Y ya que al general pareció, nos salimos fuera con avisalle de la mala intención que los de fuera contra mí tenían, por tanto que su excelencia proveyesse en mi seguridad. Él, como salió contento y bien harto -que dicen que es la mejor hora para negociar con los señores-, mandó pregonar que los que en dicho ni en hecho fuessen contra el atún estranjero, que muriessen por ello, y ellos y sus sucessores fuessen habidos y tenidos por traidores, y sus bienes confiscados a la real cámara, por cuanto si el sobredicho atún hizo daño en ellos fue por ser ellos rebeldes y haber passado el mandamiento de su capitán, y puéstole, por su mal mirar, a punto de muerte. Y con esto, todos hubieron por bien que los muertos fuessen muertos y los vivos tuviéssemos paz.

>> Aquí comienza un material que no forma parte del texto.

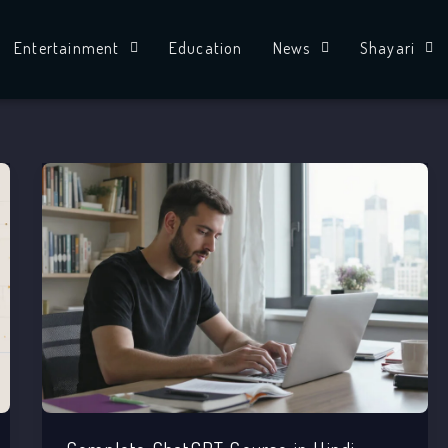
Entertainment
Education
News
Shayari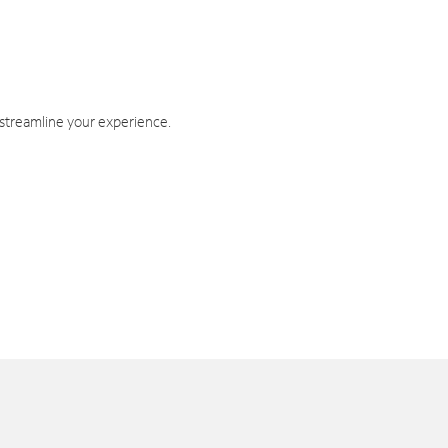
 streamline your experience.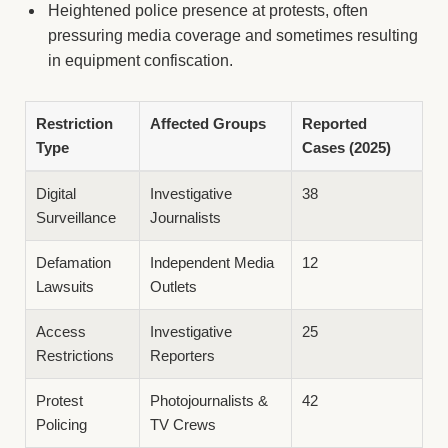
Heightened police presence at protests, often
pressuring media coverage and sometimes resulting
in equipment confiscation.
Restriction
Affected Groups
Reported
Type
Cases (2025)
Digital
Investigative
38
Surveillance
Journalists
Defamation
Independent Media
12
Lawsuits
Outlets
Access
Investigative
25
Restrictions
Reporters
Protest
Photojournalists &
42
Policing
TV Crews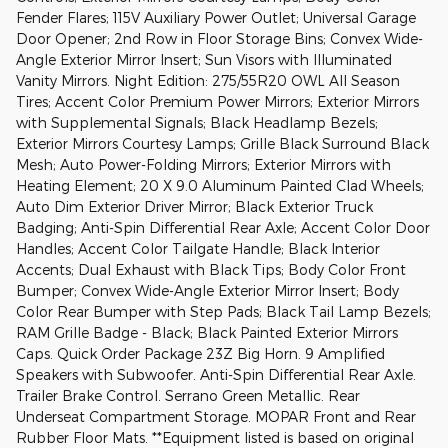
Fender Flares; 115V Auxiliary Power Outlet; Universal Garage
Door Opener; 2nd Row in Floor Storage Bins; Convex Wide-
Angle Exterior Mirror Insert; Sun Visors with Illuminated
Vanity Mirrors. Night Edition: 275/55R20 OWL All Season
Tires; Accent Color Premium Power Mirrors; Exterior Mirrors
with Supplemental Signals; Black Headlamp Bezels;
Exterior Mirrors Courtesy Lamps; Grille Black Surround Black
Mesh; Auto Power-Folding Mirrors; Exterior Mirrors with
Heating Element; 20 X 9.0 Aluminum Painted Clad Wheels;
Auto Dim Exterior Driver Mirror; Black Exterior Truck
Badging; Anti-Spin Differential Rear Axle; Accent Color Door
Handles; Accent Color Tailgate Handle; Black Interior
Accents; Dual Exhaust with Black Tips; Body Color Front
Bumper; Convex Wide-Angle Exterior Mirror Insert; Body
Color Rear Bumper with Step Pads; Black Tail Lamp Bezels;
RAM Grille Badge - Black; Black Painted Exterior Mirrors
Caps. Quick Order Package 23Z Big Horn. 9 Amplified
Speakers with Subwoofer. Anti-Spin Differential Rear Axle.
Trailer Brake Control. Serrano Green Metallic. Rear
Underseat Compartment Storage. MOPAR Front and Rear
Rubber Floor Mats. **Equipment listed is based on original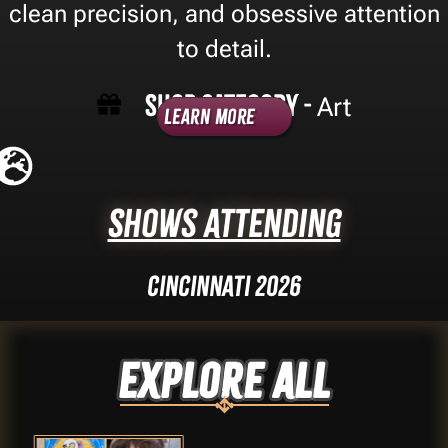
clean precision, and obsessive attention
to detail.
Shop Category -
Art
Learn More
Shows Attending
Cincinnati 2026
Explore ALL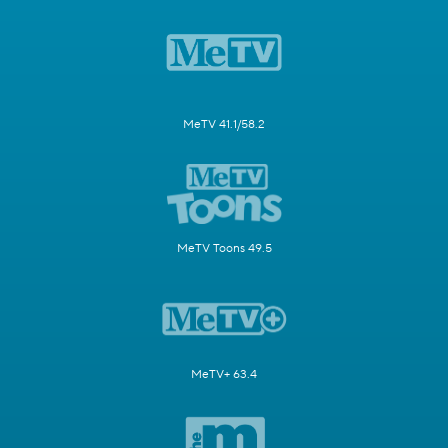
MeTV 41.1/58.2
MeTV Toons 49.5
MeTV+ 63.4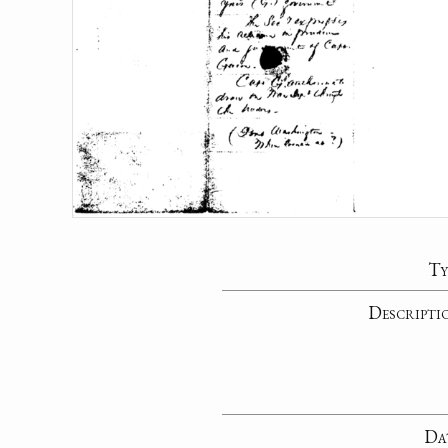
Ty
Descripti
Da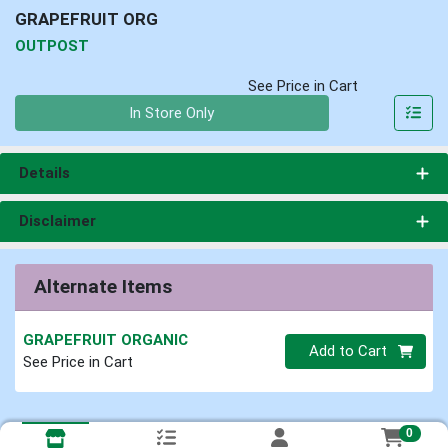
GRAPEFRUIT ORG
OUTPOST
See Price in Cart
Quantity 0
In Store Only
Details
Disclaimer
Alternate Items
GRAPEFRUIT ORGANIC
Quantity 0
Add to Cart
See Price in Cart
0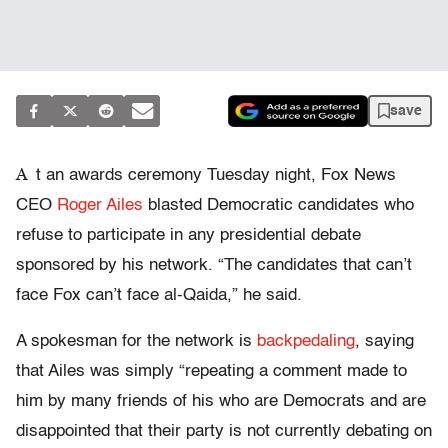
save
A
t an awards ceremony Tuesday night, Fox News
CEO
Roger Ailes
blasted Democratic candidates who
refuse to participate in any presidential debate
sponsored by his network. “The candidates that can’t
face Fox can’t face al-Qaida,” he said.
A spokesman for the network is
backpedaling
, saying
that Ailes was simply “repeating a comment made to
him by many friends of his who are Democrats and are
disappointed that their party is not currently debating on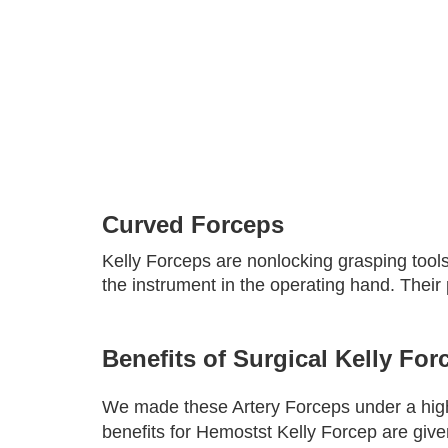
Curved Forceps
Kelly Forceps are nonlocking grasping tools
the instrument in the operating hand. Their
Benefits of Surgical Kelly For
We made these Artery Forceps under a highly
benefits for Hemostst Kelly Forcep are giv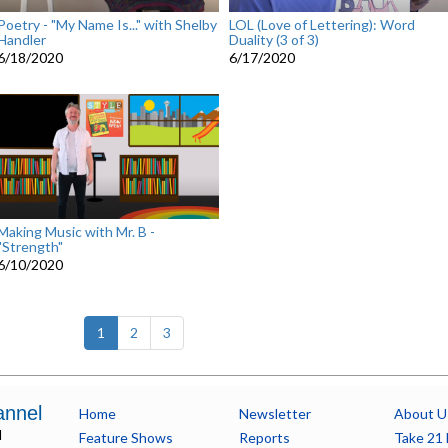
Poetry - "My Name Is..." with Shelby
LOL (Love of Lettering): Word
Handler
Duality (3 of 3)
6/18/2020
6/17/2020
Making Music with Mr. B -
"Strength"
6/10/2020
(current)
1
2
3
annel
Home
Newsletter
About U
l
Feature Shows
Reports
Take 21 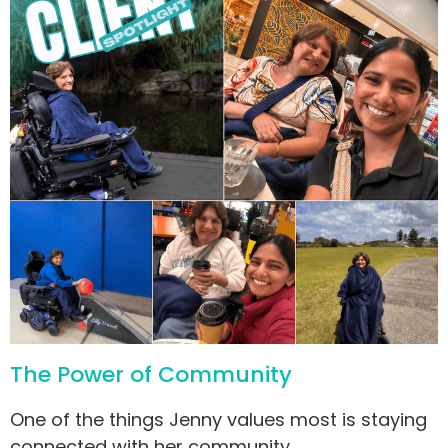
The Power of Community
One of the things Jenny values most is staying
connected with her community.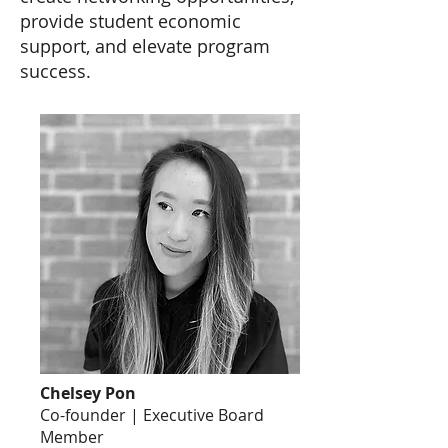
provide student economic
support, and elevate program
success.
Chelsey Pon
Co-founder | Executive Board
Member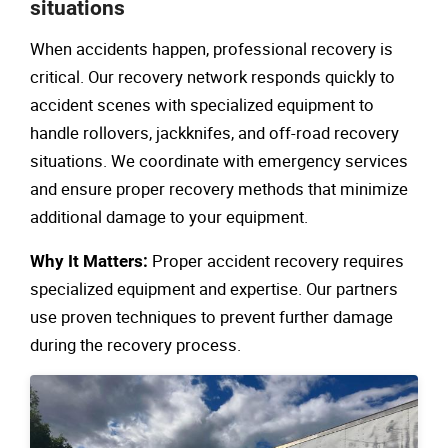
situations
When accidents happen, professional recovery is
critical. Our recovery network responds quickly to
accident scenes with specialized equipment to
handle rollovers, jackknifes, and off-road recovery
situations. We coordinate with emergency services
and ensure proper recovery methods that minimize
additional damage to your equipment.
Proper accident recovery requires
Why It Matters:
specialized equipment and expertise. Our partners
use proven techniques to prevent further damage
during the recovery process.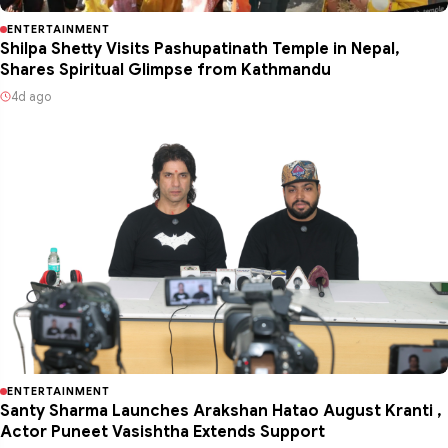
ENTERTAINMENT
Shilpa Shetty Visits Pashupatinath Temple in Nepal,
Shares Spiritual Glimpse from Kathmandu
4d ago
ENTERTAINMENT
Santy Sharma Launches Arakshan Hatao August Kranti ,
Actor Puneet Vasishtha Extends Support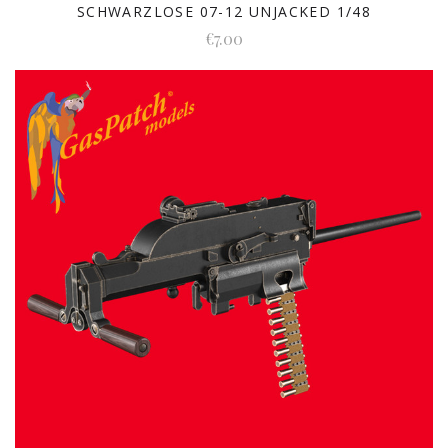
SCHWARZLOSE 07-12 UNJACKED 1/48
€7.00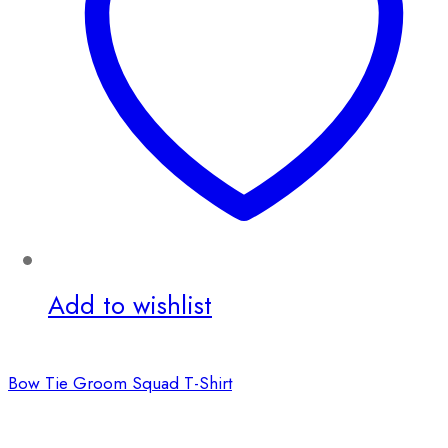
Add to wishlist
Bow Tie Groom Squad T-Shirt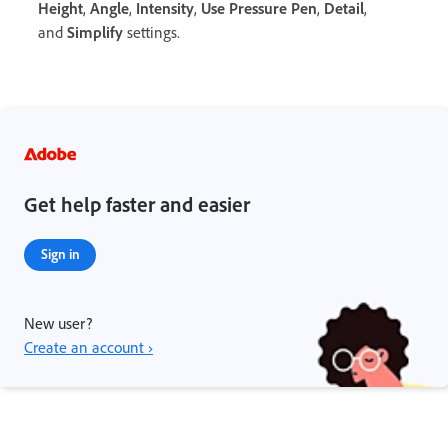
Height
,
Angle
,
Intensity
,
Use Pressure Pen
,
Detail
,
and
Simplify
settings.
Get help faster and easier
Sign in
New user?
Create an account ›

Hecho esto, el capitán hizo llamar todos los otros capitanes, maestros de campo y todos los demás oficiales señalados que tenían cargo del exército. Mandó que los que no habían entrado en la cueva entrassen y repartiessen entre sí el despojo que hallassen, lo cual brevemente fue hecho; y tantos eran, que a un bocado de atún no les cupo. Después de salidos, porque pareciesse a todos hacían participantes, pregonaron saco a todo el exército, del cual fue hecho cumplimiento a todos los atunes comunes, porque maldita la cosa en la cueva había, si no fuesse alguna gota de sangre y los vestidos de Lázaro. Aquí passé yo por la memoria la crueldad destos animales, y cuán diferente es la benigna condición de los hombres a la dellos. Porque, puesto caso que en la tierra alguno se allegásse a comer algo de lo de su próximo, el cual pongo en duda haber, mayormente el día de hoy, por estar la conciencia más alta que nunca, a lo menos no hay tan desalmado que a su mismo próximo coma. Por tanto, los que se quexan en la tierra de algunos desafueros y fuerças que les son hechos, vengan, vengan a la mar, y verán cómo es pan y miel lo de allá.